Oggi, quello dello Spallanzani “è il più grande laboratorio di virologia italiano, e mette insieme la cultura classica basata sulla coltivazione dei virus e la loro caratterizzazione biologica con la cultura dell’innovazione diagnostica e tecnologica, in cui ha raggiunto traguardi pionieristici quali l’applicazione del sequenziamento massivo di ultima generazione alla ricerca e diagnosi virologica”. Un caso virtuoso, spiega Capobianchi, dovuto anche alle scelte di una “regia istituzionale” che non ha lesinato nel tempo “supporto e iniziative coraggiose”.
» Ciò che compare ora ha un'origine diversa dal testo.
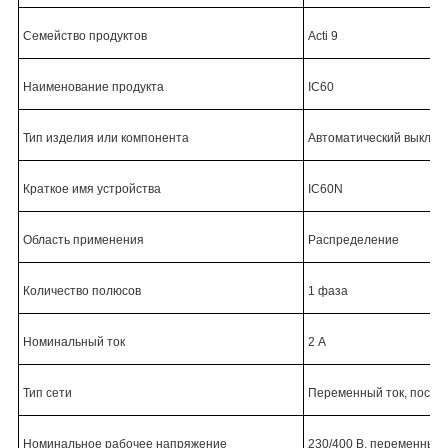
Семейство продуктов
Acti 9
Наименование продукта
IC60
Тип изделия или компонента
Автоматический выклю
Краткое имя устройства
IC60N
Область применения
Распределение
Количество полюсов
1 фаза
Номинальный ток
2 А
Тип сети
Переменный ток, посто
Номинальное рабочее напряжение
230/400 В, переменный т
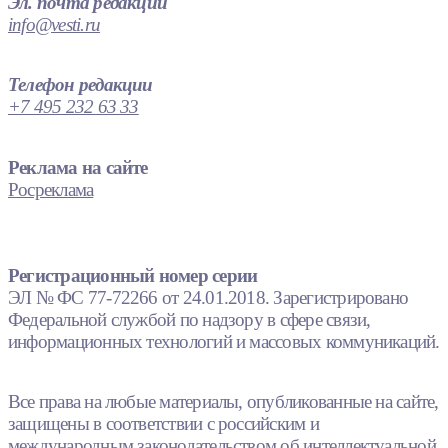
Эл. почта редакции
info@vesti.ru
Телефон редакции
+7 495 232 63 33
Реклама на сайте
Росреклама
Регистрационный номер серии
ЭЛ № ФС 77-72266 от 24.01.2018. Зарегистрировано
Федеральной службой по надзору в сфере связи,
информационных технологий и массовых коммуникаций.
Все права на любые материалы, опубликованные на сайте,
защищены в соответствии с российским и
международным законодательством об интеллектуальной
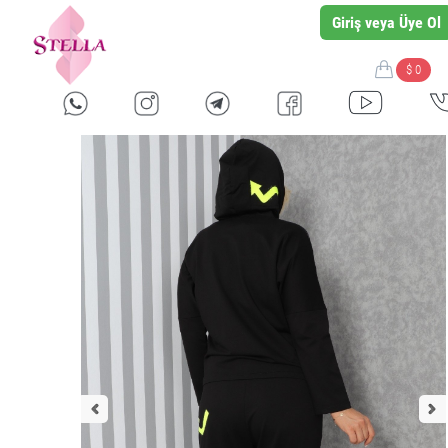
Giriş veya Üye Ol
$ 0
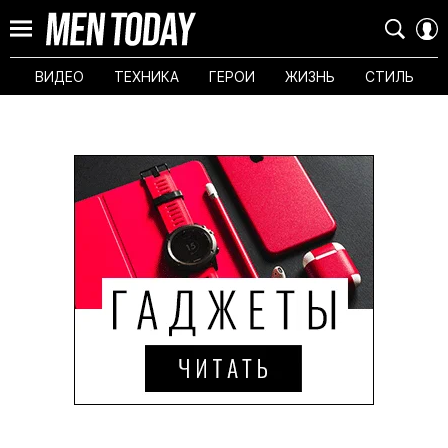
ВИДЕО
ТЕХНИКА
ГЕРОИ
ЖИЗНЬ
СТИЛЬ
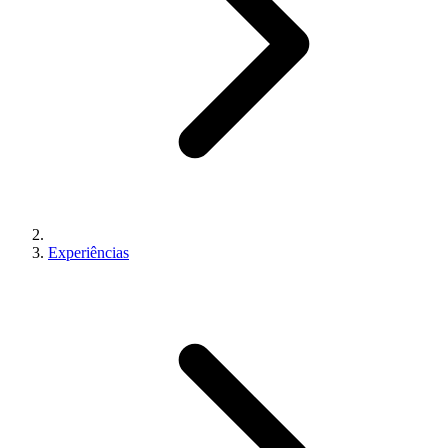
Experiências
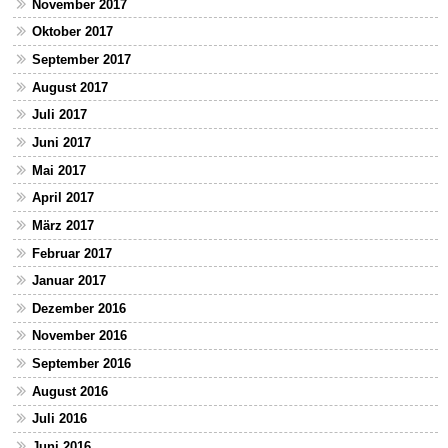
November 2017
Oktober 2017
September 2017
August 2017
Juli 2017
Juni 2017
Mai 2017
April 2017
März 2017
Februar 2017
Januar 2017
Dezember 2016
November 2016
September 2016
August 2016
Juli 2016
Juni 2016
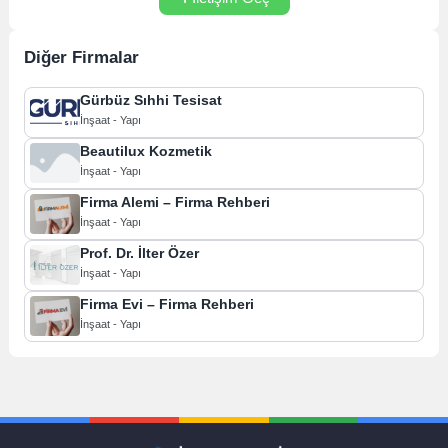
Diğer Firmalar
Gürbüz Sıhhi Tesisat
İnşaat - Yapı
Beautilux Kozmetik
İnşaat - Yapı
Firma Alemi – Firma Rehberi
İnşaat - Yapı
Prof. Dr. İlter Özer
İnşaat - Yapı
Firma Evi – Firma Rehberi
İnşaat - Yapı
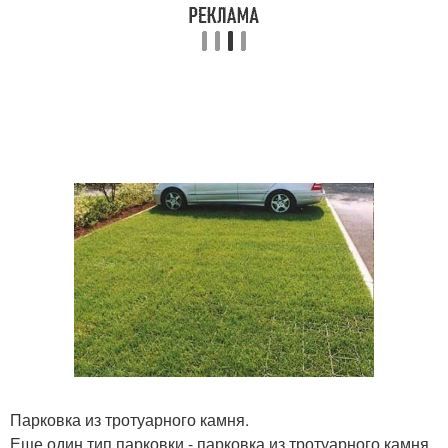
Парковка из тротуарного камня.
Еще один тип парковки - парковка из тротуарного камня.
Capobianchi coordina proprio allo Spallanzani un team di ricerca composto da circa venti donne d’età compresa tra i 30 e i 67 anni. “Niente di nuovo” commenta “le donne sono state sempre preponderanti nel laboratorio da me diretto. Devo dire che molte di noi hanno potuto fare affidamento su compagni comprensivi e flessibili, che si sono adattati agli orari impossibili dettati dalle esigenze del laboratorio, sostituendo quasi completamente le donne nei tradizionali ruoli familiari”. Un cambiamento culturale indispensabile che ci auspichiamo possa presto estendersi dalle scelte individuali al fare collettivo, soprattutto nei settori delle scienze e delle tecnologie che ancora tendono a privilegiare gli uomini negli avanzamenti di carriera. Fin’ora è servita “tanta tenacia e caparbietà, e una grande voglia di imparare, coraggio di aprire strade nuove, entusiasmo e determinazione nel voler trasmettere agli altri le proprie passioni, pazienza e resilienza contro le ‘forze oscure’ che a volte sembrano coalizzarsi contro. Pensare positivo, in poche parole” ci racconta Capobianchi a proposito della sua di carriera.
“Ogni volta che a livello internazionale viene segnalata un’allerta dovuta all’emergere di un nuovo virus, il team di virologi del laboratorio si mette in moto, allestendo i metodi diagnostici, perfezionandoli sul campo, e avviando gli studi di caratterizzazione molecolare e biologica” spiega Capobianchi. “Questo è quanto accaduto all’inizio del 2020, fin dai primi momenti in cui è stata segnalata la comparsa di una patologia severa dovuta a un nuovo virus, che evocava lo spettro della Sars manifestatasi più di 15 anni fa, e che per le somiglianze genetiche è stato battezzato Sars-Cov-2”.
I primi due casi in Italia sono stati ricoverati proprio allo Spallanzani, e diagnosticati nel laboratorio diretto da Capobianchi. “La diagnosi è stata fatta sulla base del test molecolare che all’epoca era allestito in forma di prototipo non commerciale. Ed è stata fatta in tempi record, il giorno stesso del ricovero dei due coniugi turisti. I campioni biologici, messi subito in coltura, hanno mostrato la presenza di virus infettivo appena 24 ore dopo. Quindi nell’arco di pochissimo tempo il laboratorio ha isolato il virus, ne ha determinato l’intera sequenza genomica, e lo ha messo a disposizione della comunità scientifica internazionale mediante circuiti e banche di ceppi certificati, quando nel mondo intero erano stati isolati appena 4 o 5 ceppi. Da allora il laboratorio ha avviato numerosi filoni di ricerca sul virus, dalla caratterizzazione molecolare a quella biologica. Oltre alla ricerca di base si è impegnato anche nel campo della ricerca di trasferimento, quale l’allestimento di vaccini di ultima generazione e di anticorpi monoclonali umani, e la caratterizzazione di molecole potenzialmente dotate di capacità di contrastare la replicazione virale”.